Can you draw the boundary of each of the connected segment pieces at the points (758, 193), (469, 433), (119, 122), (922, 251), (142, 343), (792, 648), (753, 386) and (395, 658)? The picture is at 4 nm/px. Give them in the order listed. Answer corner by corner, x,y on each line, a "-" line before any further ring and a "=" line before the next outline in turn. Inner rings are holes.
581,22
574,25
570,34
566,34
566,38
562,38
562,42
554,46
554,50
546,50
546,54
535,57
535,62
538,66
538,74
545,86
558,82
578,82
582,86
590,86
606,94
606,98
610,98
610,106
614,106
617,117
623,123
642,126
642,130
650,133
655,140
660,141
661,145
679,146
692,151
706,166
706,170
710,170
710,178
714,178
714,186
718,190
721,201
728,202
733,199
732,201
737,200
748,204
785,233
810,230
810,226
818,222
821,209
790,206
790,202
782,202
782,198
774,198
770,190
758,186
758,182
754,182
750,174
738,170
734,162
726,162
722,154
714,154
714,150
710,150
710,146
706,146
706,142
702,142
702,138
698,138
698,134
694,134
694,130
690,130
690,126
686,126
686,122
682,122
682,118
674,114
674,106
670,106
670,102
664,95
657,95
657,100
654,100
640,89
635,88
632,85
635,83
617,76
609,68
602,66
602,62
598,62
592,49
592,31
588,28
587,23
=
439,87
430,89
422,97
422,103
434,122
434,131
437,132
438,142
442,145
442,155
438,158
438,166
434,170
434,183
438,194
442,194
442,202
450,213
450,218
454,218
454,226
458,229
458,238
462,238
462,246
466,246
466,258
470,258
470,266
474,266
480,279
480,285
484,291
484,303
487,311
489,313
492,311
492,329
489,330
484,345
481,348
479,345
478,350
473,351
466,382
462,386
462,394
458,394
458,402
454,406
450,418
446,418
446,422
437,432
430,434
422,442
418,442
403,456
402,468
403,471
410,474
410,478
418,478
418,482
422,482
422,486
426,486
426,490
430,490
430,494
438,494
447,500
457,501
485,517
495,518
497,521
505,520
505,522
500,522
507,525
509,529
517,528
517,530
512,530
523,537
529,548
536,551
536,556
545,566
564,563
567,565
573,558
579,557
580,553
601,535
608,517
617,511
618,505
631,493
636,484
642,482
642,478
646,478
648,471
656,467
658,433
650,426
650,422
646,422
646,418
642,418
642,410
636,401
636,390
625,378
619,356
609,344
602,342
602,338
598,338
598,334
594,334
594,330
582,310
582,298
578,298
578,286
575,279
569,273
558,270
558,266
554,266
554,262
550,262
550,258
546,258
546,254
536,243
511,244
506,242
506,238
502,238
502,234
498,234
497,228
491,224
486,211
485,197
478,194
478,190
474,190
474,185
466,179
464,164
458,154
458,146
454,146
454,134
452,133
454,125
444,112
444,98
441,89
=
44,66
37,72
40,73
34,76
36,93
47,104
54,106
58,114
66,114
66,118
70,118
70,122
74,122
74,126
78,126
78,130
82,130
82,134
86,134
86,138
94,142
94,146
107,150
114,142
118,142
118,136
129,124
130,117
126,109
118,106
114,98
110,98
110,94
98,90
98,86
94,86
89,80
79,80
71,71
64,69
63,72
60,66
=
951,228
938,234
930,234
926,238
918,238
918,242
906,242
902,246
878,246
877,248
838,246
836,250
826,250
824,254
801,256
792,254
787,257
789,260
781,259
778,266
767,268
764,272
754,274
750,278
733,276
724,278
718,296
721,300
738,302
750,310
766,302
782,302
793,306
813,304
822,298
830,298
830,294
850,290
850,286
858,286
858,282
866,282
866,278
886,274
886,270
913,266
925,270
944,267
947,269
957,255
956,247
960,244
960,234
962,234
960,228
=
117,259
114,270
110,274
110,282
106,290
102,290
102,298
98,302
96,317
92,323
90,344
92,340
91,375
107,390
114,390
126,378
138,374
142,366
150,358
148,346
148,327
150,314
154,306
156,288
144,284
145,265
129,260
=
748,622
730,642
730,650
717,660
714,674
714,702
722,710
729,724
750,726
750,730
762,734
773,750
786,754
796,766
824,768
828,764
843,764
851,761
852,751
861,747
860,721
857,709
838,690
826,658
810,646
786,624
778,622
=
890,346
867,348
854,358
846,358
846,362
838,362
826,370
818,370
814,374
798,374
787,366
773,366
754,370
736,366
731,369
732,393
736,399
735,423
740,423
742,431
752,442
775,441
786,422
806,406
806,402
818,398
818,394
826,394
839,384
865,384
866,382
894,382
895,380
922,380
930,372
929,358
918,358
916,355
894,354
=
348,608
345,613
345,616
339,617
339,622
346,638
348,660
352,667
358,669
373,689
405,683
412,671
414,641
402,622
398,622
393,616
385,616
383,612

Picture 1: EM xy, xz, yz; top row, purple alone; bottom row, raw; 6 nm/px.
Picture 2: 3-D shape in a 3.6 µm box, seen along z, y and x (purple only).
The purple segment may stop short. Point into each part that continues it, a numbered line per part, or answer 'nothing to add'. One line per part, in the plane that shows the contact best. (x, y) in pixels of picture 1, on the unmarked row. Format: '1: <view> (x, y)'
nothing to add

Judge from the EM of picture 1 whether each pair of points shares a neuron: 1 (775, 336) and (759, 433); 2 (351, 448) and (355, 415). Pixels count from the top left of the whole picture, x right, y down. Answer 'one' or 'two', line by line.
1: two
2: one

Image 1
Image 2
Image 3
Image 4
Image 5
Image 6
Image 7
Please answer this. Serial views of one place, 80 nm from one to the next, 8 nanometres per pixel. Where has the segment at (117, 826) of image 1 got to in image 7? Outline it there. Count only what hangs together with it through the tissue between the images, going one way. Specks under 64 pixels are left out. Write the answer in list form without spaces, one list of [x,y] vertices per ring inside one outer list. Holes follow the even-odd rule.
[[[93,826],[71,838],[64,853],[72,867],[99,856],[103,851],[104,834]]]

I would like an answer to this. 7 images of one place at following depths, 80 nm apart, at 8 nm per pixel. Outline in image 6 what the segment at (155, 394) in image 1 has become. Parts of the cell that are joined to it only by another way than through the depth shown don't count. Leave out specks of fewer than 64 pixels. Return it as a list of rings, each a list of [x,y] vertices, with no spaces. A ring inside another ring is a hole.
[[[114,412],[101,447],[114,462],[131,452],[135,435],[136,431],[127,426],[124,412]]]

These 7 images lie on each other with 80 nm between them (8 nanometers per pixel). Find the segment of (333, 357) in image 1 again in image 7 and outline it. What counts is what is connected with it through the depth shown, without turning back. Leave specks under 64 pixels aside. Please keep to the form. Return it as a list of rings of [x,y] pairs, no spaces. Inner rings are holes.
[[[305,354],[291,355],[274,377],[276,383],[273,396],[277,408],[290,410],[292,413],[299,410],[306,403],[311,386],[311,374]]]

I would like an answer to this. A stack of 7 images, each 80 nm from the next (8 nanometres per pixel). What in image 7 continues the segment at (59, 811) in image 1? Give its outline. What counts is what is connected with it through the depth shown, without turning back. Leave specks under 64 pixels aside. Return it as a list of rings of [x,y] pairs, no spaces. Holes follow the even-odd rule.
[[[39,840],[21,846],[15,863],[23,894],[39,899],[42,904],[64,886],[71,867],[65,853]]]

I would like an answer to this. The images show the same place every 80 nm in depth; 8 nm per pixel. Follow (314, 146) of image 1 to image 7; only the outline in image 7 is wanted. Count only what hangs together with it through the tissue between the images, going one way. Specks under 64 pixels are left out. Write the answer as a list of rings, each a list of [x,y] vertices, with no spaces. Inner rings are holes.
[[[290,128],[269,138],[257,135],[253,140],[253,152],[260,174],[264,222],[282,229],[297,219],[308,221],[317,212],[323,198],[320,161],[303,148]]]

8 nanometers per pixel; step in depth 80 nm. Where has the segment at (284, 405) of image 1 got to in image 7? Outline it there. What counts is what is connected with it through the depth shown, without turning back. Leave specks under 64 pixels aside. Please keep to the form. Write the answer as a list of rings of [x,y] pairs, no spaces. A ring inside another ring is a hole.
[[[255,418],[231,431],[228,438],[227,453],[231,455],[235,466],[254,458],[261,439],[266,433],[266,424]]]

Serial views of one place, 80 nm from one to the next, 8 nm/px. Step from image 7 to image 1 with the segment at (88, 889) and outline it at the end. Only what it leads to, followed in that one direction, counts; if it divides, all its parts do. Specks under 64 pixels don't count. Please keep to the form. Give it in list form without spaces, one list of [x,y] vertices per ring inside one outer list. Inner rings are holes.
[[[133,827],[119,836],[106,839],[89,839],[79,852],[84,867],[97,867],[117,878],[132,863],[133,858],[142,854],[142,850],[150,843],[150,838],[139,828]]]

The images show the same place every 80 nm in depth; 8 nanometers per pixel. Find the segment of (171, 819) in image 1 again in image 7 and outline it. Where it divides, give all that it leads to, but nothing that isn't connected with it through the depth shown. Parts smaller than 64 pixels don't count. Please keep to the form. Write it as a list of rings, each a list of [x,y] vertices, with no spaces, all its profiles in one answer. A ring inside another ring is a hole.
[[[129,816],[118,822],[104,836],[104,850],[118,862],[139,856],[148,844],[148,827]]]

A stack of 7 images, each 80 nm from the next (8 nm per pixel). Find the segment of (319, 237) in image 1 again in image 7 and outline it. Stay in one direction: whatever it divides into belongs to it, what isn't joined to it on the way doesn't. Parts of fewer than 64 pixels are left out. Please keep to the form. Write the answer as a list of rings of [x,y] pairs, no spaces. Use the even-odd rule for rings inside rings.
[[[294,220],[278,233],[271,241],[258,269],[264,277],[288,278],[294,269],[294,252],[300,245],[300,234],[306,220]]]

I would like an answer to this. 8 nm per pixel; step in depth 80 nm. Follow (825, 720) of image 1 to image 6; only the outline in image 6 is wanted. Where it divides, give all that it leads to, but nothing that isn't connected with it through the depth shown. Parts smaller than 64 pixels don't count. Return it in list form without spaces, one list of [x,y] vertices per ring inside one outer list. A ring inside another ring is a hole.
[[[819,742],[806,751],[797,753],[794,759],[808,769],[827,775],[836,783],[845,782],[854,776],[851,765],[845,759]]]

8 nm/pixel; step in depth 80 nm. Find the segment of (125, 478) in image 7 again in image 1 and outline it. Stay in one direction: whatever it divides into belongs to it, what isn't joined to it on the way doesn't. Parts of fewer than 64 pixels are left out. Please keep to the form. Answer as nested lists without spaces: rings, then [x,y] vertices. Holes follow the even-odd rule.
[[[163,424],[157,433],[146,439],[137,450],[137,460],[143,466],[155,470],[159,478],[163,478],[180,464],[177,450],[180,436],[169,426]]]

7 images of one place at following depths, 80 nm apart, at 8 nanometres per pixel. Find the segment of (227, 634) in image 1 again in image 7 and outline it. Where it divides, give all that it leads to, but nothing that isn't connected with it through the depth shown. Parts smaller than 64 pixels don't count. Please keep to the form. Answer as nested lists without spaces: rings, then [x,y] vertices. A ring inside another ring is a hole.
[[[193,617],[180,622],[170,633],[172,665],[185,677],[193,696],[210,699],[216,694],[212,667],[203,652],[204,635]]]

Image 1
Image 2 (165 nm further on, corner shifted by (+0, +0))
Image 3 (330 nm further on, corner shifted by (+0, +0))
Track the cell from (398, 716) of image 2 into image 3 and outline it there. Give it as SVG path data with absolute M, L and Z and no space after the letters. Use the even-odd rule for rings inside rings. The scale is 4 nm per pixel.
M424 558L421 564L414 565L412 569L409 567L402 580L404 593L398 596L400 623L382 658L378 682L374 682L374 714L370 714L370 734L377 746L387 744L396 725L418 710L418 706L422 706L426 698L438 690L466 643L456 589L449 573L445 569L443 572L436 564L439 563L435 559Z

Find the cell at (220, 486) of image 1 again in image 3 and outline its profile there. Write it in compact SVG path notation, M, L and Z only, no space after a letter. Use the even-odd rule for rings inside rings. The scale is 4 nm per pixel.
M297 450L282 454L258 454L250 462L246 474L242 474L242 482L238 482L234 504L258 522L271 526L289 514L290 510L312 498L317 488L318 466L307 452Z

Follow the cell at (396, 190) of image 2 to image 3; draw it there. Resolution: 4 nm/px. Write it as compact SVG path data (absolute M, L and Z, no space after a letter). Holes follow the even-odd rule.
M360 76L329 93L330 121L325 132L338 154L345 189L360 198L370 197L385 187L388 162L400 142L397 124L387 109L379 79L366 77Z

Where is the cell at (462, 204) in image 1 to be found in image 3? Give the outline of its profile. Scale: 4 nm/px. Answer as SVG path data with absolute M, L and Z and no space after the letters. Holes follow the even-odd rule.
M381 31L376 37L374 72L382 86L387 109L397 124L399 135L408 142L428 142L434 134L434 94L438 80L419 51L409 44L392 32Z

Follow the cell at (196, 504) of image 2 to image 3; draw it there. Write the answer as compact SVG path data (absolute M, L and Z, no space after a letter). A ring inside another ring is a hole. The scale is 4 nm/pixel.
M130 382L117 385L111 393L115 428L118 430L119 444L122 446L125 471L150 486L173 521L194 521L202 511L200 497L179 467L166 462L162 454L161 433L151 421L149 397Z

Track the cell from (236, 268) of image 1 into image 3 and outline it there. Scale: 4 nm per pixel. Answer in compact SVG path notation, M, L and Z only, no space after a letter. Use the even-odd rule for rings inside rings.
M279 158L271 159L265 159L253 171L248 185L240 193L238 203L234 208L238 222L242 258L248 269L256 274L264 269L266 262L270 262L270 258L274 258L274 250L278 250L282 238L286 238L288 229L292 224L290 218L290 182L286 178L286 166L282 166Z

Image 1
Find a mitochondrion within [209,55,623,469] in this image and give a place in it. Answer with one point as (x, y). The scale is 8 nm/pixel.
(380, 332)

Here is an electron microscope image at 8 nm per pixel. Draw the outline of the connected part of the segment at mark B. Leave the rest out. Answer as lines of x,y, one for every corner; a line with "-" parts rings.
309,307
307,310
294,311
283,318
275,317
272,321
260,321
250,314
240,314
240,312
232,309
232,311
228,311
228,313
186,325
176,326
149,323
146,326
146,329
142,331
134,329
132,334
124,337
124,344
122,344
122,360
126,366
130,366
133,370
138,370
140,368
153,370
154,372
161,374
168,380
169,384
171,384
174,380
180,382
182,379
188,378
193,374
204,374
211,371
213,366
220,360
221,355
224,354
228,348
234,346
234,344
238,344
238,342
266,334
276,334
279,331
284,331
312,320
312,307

What is required: In the entries, find every line holding "shifted" and copy it.

Written solution:
Image 2 (165 nm further on, corner shifted by (+0, +0))
Image 3 (330 nm further on, corner shifted by (+0, +0))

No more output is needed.